A 200Mb/s inductively coupled wireless transcranial transceiver achieving 5e-11 BER and 1.5pJ/b transmit energy efficiency

Recent advancements in medical neural science and brain research have enabled the potential of uninterrupted simultaneous recording of thousands of neurons. To minimize the risk of infection to the patients, wireless data transmission is the preferred option. Therefore, the large amount of data generated by the neural recorder must be transmitted through the scalp and skull bone to an outside data processor to translate into action or to be analyzed.
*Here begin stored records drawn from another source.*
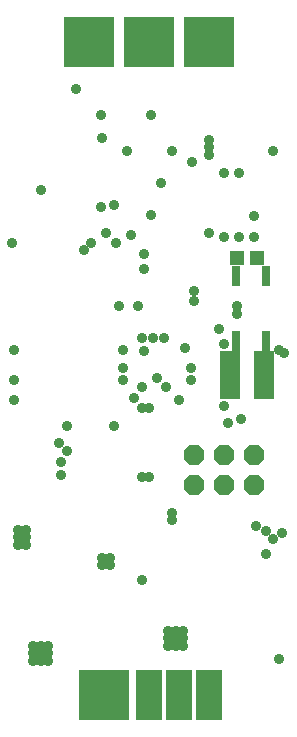
<source format=gbr>
G04 EAGLE Gerber RS-274X export*
G75*
%MOMM*%
%FSLAX34Y34*%
%LPD*%
%INSoldermask Bottom*%
%IPPOS*%
%AMOC8*
5,1,8,0,0,1.08239X$1,22.5*%
G01*
%ADD10P,1.869504X8X22.500000*%
%ADD11R,4.203200X4.203200*%
%ADD12R,2.203200X4.203200*%
%ADD13R,0.753200X1.653200*%
%ADD14R,1.803200X2.006200*%
%ADD15R,1.203200X1.303200*%
%ADD16C,0.914400*%


D10*
X161925Y200025D03*
X161925Y225425D03*
X187325Y200025D03*
X187325Y225425D03*
X212725Y200025D03*
X212725Y225425D03*
D11*
X73025Y574675D03*
X123825Y574675D03*
X174625Y574675D03*
X85725Y22225D03*
D12*
X123825Y22225D03*
X149225Y22225D03*
X174625Y22225D03*
D13*
X196850Y321750D03*
X222250Y321750D03*
X196850Y376750D03*
X222250Y376750D03*
D14*
X192155Y303213D03*
X220595Y303213D03*
X220595Y282575D03*
X192155Y282575D03*
D15*
X197875Y392113D03*
X214875Y392113D03*
D16*
X174625Y485775D03*
X174625Y479425D03*
X117475Y206375D03*
X31750Y449263D03*
X125413Y512763D03*
X93663Y436563D03*
X84138Y493713D03*
X7938Y404813D03*
X161925Y363538D03*
X9525Y288925D03*
X9525Y314325D03*
X53975Y249238D03*
X53975Y228600D03*
X117475Y265113D03*
X161925Y355600D03*
X127000Y323850D03*
X49213Y207963D03*
X123825Y265113D03*
X200025Y463550D03*
X212725Y409575D03*
X198438Y350838D03*
X198438Y344488D03*
X174625Y492125D03*
X238125Y311150D03*
X47625Y234950D03*
X9525Y271463D03*
X146050Y63500D03*
X139700Y63500D03*
X146050Y69850D03*
X139700Y69850D03*
X152400Y69850D03*
X152400Y63500D03*
X139700Y76200D03*
X146050Y76200D03*
X152400Y76200D03*
X222250Y141288D03*
X19050Y161925D03*
X19050Y155575D03*
X19050Y149225D03*
X142875Y169863D03*
X142875Y176213D03*
X233363Y314325D03*
X182563Y331788D03*
X12700Y161925D03*
X12700Y155575D03*
X12700Y149225D03*
X25400Y63500D03*
X31750Y63500D03*
X38100Y63500D03*
X25400Y57150D03*
X31750Y57150D03*
X38100Y57150D03*
X25400Y50800D03*
X31750Y50800D03*
X38100Y50800D03*
X123825Y206375D03*
X104775Y482600D03*
X228600Y482600D03*
X119063Y395288D03*
X68263Y398463D03*
X136525Y323850D03*
X117475Y282575D03*
X187325Y463550D03*
X49213Y219075D03*
X84138Y138113D03*
X90488Y138113D03*
X90488Y131763D03*
X84138Y131763D03*
X82550Y434975D03*
X87313Y412750D03*
X142875Y482600D03*
X82550Y512763D03*
X61913Y534988D03*
X160338Y473075D03*
X107950Y411163D03*
X74613Y404813D03*
X95250Y404813D03*
X133350Y455613D03*
X114300Y350838D03*
X101600Y314325D03*
X119063Y382588D03*
X101600Y288925D03*
X98425Y350838D03*
X158750Y288925D03*
X125413Y428625D03*
X93663Y249238D03*
X214313Y165100D03*
X111125Y273050D03*
X117475Y119063D03*
X117475Y323850D03*
X212725Y427038D03*
X119063Y312738D03*
X174625Y412750D03*
X138113Y282575D03*
X130175Y290513D03*
X101600Y298450D03*
X149225Y271463D03*
X158750Y298450D03*
X187325Y409575D03*
X190500Y252413D03*
X222250Y160338D03*
X200025Y409575D03*
X201613Y255588D03*
X228600Y153988D03*
X187325Y319088D03*
X187325Y266700D03*
X236538Y158750D03*
X233363Y52388D03*
X153988Y315913D03*
M02*

</source>
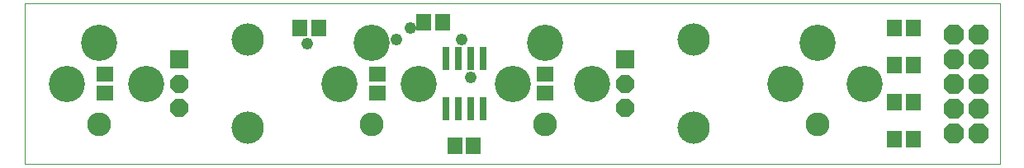
<source format=gbs>
G75*
%MOIN*%
%OFA0B0*%
%FSLAX25Y25*%
%IPPOS*%
%LPD*%
%AMOC8*
5,1,8,0,0,1.08239X$1,22.5*
%
%ADD10C,0.00000*%
%ADD11R,0.05918X0.06706*%
%ADD12R,0.03162X0.09461*%
%ADD13C,0.14643*%
%ADD14C,0.09658*%
%ADD15OC8,0.08200*%
%ADD16R,0.06706X0.05918*%
%ADD17R,0.07296X0.07296*%
%ADD18OC8,0.07296*%
%ADD19C,0.13068*%
%ADD20C,0.04800*%
D10*
X0001800Y0003000D02*
X0001800Y0067961D01*
X0395501Y0067961D01*
X0395501Y0003000D01*
X0001800Y0003000D01*
D11*
X0175560Y0010500D03*
X0183040Y0010500D03*
X0353060Y0013000D03*
X0360540Y0013000D03*
X0360540Y0028000D03*
X0353060Y0028000D03*
X0353060Y0043000D03*
X0360540Y0043000D03*
X0360540Y0058000D03*
X0353060Y0058000D03*
X0170540Y0060500D03*
X0163060Y0060500D03*
X0120540Y0058000D03*
X0113060Y0058000D03*
D12*
X0171800Y0045736D03*
X0176800Y0045736D03*
X0181800Y0045736D03*
X0186800Y0045736D03*
X0186800Y0025264D03*
X0181800Y0025264D03*
X0176800Y0025264D03*
X0171800Y0025264D03*
D13*
X0161091Y0035500D03*
X0128808Y0035500D03*
X0198808Y0035500D03*
X0231091Y0035500D03*
X0308808Y0035500D03*
X0341091Y0035500D03*
X0321800Y0052035D03*
X0211800Y0052035D03*
X0141800Y0052035D03*
X0051091Y0035500D03*
X0018808Y0035500D03*
X0031800Y0052035D03*
D14*
X0031800Y0018965D03*
X0141800Y0018965D03*
X0211800Y0018965D03*
X0321800Y0018965D03*
D15*
X0376800Y0015500D03*
X0386800Y0015500D03*
X0386800Y0025500D03*
X0376800Y0025500D03*
X0376800Y0035500D03*
X0386800Y0035500D03*
X0386800Y0045500D03*
X0376800Y0045500D03*
X0376800Y0055500D03*
X0386800Y0055500D03*
D16*
X0211800Y0039240D03*
X0211800Y0031760D03*
X0144300Y0031760D03*
X0144300Y0039240D03*
X0034300Y0039240D03*
X0034300Y0031760D03*
D17*
X0064241Y0045343D03*
X0244241Y0045343D03*
D18*
X0244241Y0035500D03*
X0244241Y0025657D03*
X0064241Y0025657D03*
X0064241Y0035500D03*
D19*
X0091800Y0017783D03*
X0271800Y0017783D03*
X0271800Y0053217D03*
X0091800Y0053217D03*
D20*
X0116100Y0051600D03*
X0152100Y0053400D03*
X0157500Y0057900D03*
X0178200Y0053400D03*
X0181800Y0038100D03*
M02*

</source>
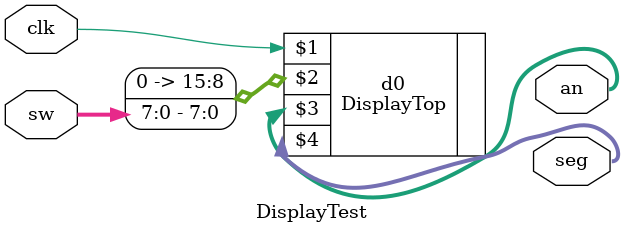
<source format=v>
`timescale 1ns / 1ps


module DisplayTest(
    input clk,
    input [7:0] sw,
    output [3:0] an,
    output [6:0] seg
    );
    
    DisplayTop d0 (clk, {8'b0, sw}, an, seg);
endmodule

</source>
A next-generation 1024-channel implanted neural recorder that uses 20KS/s 8b ADC to capture action and field potential can generate up to 164Mb/s data, which imposes a stringent requirement on the communication throughput of the implanted transmitter (TX). In addition, TX power consumption must be kept as low as possible for longer battery life or safe wireless power transfer, while the power consumption of the receiver (RX) chip outside the scalp can be relaxed. Current state-of-the-art designs that use backscattering [1], pulse harmonic modulation (PHM) [2] or ultra-wide-band (UWB) communication [3,4] suffer either from limited throughput or low TX energy efficiency. Other techniques such as ultrasound [5] usually have data-rates limited to tens of Kb/s and do not penetrate through the skull. In this paper, we utilize inductive coupling for transcranial wireless data transfer to achieve 200Mb/s data-rate and ultra-low TX power. Series de-Q resistors are employed to alleviate inter-symbol-interference (ISI) caused by the inductor self-resonance. The entire TX chip uses a single 0.5V Vdd to save power. To generate 200MHz TX clock from 10MHz reference at such low supply, an injection-locked PLL with fully digital frequency tracking and spur suppression is used.